◆ Plain-text document sources
== == ==
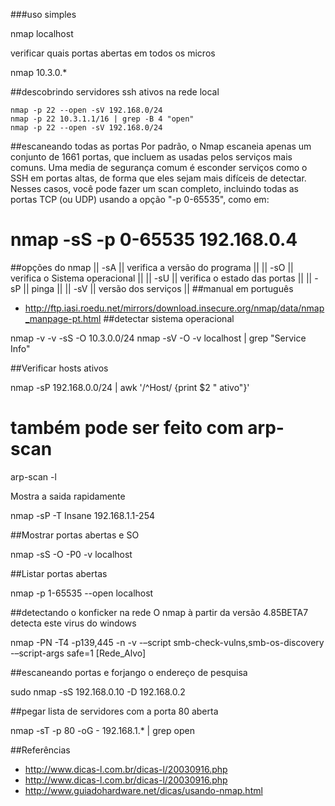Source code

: 
###uso simples

nmap localhost

verificar quais portas abertas em todos os micros

nmap 10.3.0.*

##descobrindo servidores ssh ativos na rede local

    nmap -p 22 --open -sV 192.168.0/24
    nmap -p 22 10.3.1.1/16 | grep -B 4 "open"
    nmap -p 22 --open -sV 192.168.0/24

##escaneando todas as portas
Por padrão, o Nmap escaneia apenas um conjunto de 1661 portas,
que incluem as usadas pelos serviços mais comuns. Uma media de
segurança comum é esconder serviços como o SSH em portas altas,
de forma que eles sejam mais difíceis de detectar. Nesses casos,
você pode fazer um scan completo, incluindo todas as portas TCP (ou UDP) usando a opção "-p 0-65535", como em:

# nmap -sS -p 0-65535 192.168.0.4


##opções do nmap
|| -sA || verifica a versão do programa ||
|| -sO || verifica o Sistema operacional ||
|| -sU || verifica o estado das portas ||
|| -sP || pinga ||
|| -sV || versão dos serviços ||
##manual em português
* http://ftp.iasi.roedu.net/mirrors/download.insecure.org/nmap/data/nmap_manpage-pt.html
##detectar sistema operacional

nmap -v -v -sS -O 10.3.0.0/24
nmap -sV -O -v localhost | grep "Service Info"


##Verificar hosts ativos

nmap -sP 192.168.0.0/24 | awk '/^Host/ {print $2 " ativo"}'

# também pode ser feito com arp-scan
arp-scan -l

Mostra a saida rapidamente

nmap -sP -T Insane 192.168.1.1-254


##Mostrar portas abertas e SO

nmap -sS -O -P0 -v localhost


##Listar portas abertas


nmap -p 1-65535 --open localhost


##detectando o konficker na rede
O nmap à partir da versão 4.85BETA7 detecta este virus do windows

nmap -PN -T4 -p139,445 -n -v -–script smb-check-vulns,smb-os-discovery -–script-args safe=1 [Rede_Alvo]

##escaneando portas e forjango o endereço de pesquisa

sudo nmap -sS 192.168.0.10 -D 192.168.0.2

##pegar lista de servidores com a porta 80 aberta

nmap -sT -p 80 -oG - 192.168.1.* | grep open


##Referências
* http://www.dicas-l.com.br/dicas-l/20030916.php
* http://www.dicas-l.com.br/dicas-l/20030916.php
* http://www.guiadohardware.net/dicas/usando-nmap.html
== == ==
◆ BRIEF
Return the records above exactly as written. Do not include their images.

◆ SOLUTION FOR THIS EXERCISE
Source code

: 
###uso simples

nmap localhost

verificar quais portas abertas em todos os micros

nmap 10.3.0.*

##descobrindo servidores ssh ativos na rede local

    nmap -p 22 --open -sV 192.168.0/24
    nmap -p 22 10.3.1.1/16 | grep -B 4 "open"
    nmap -p 22 --open -sV 192.168.0/24

##escaneando todas as portas
Por padrão, o Nmap escaneia apenas um conjunto de 1661 portas,
que incluem as usadas pelos serviços mais comuns. Uma media de
segurança comum é esconder serviços como o SSH em portas altas,
de forma que eles sejam mais difíceis de detectar. Nesses casos,
você pode fazer um scan completo, incluindo todas as portas TCP (ou UDP) usando a opção "-p 0-65535", como em:

# nmap -sS -p 0-65535 192.168.0.4


##opções do nmap
|| -sA || verifica a versão do programa ||
|| -sO || verifica o Sistema operacional ||
|| -sU || verifica o estado das portas ||
|| -sP || pinga ||
|| -sV || versão dos serviços ||
##manual em português
* http://ftp.iasi.roedu.net/mirrors/download.insecure.org/nmap/data/nmap_manpage-pt.html
##detectar sistema operacional

nmap -v -v -sS -O 10.3.0.0/24
nmap -sV -O -v localhost | grep "Service Info"


##Verificar hosts ativos

nmap -sP 192.168.0.0/24 | awk '/^Host/ {print $2 " ativo"}'

# também pode ser feito com arp-scan
arp-scan -l

Mostra a saida rapidamente

nmap -sP -T Insane 192.168.1.1-254


##Mostrar portas abertas e SO

nmap -sS -O -P0 -v localhost


##Listar portas abertas


nmap -p 1-65535 --open localhost


##detectando o konficker na rede
O nmap à partir da versão 4.85BETA7 detecta este virus do windows

nmap -PN -T4 -p139,445 -n -v -–script smb-check-vulns,smb-os-discovery -–script-args safe=1 [Rede_Alvo]

##escaneando portas e forjango o endereço de pesquisa

sudo nmap -sS 192.168.0.10 -D 192.168.0.2

##pegar lista de servidores com a porta 80 aberta

nmap -sT -p 80 -oG - 192.168.1.* | grep open


##Referências
* http://www.dicas-l.com.br/dicas-l/20030916.php
* http://www.dicas-l.com.br/dicas-l/20030916.php
* http://www.guiadohardware.net/dicas/usando-nmap.html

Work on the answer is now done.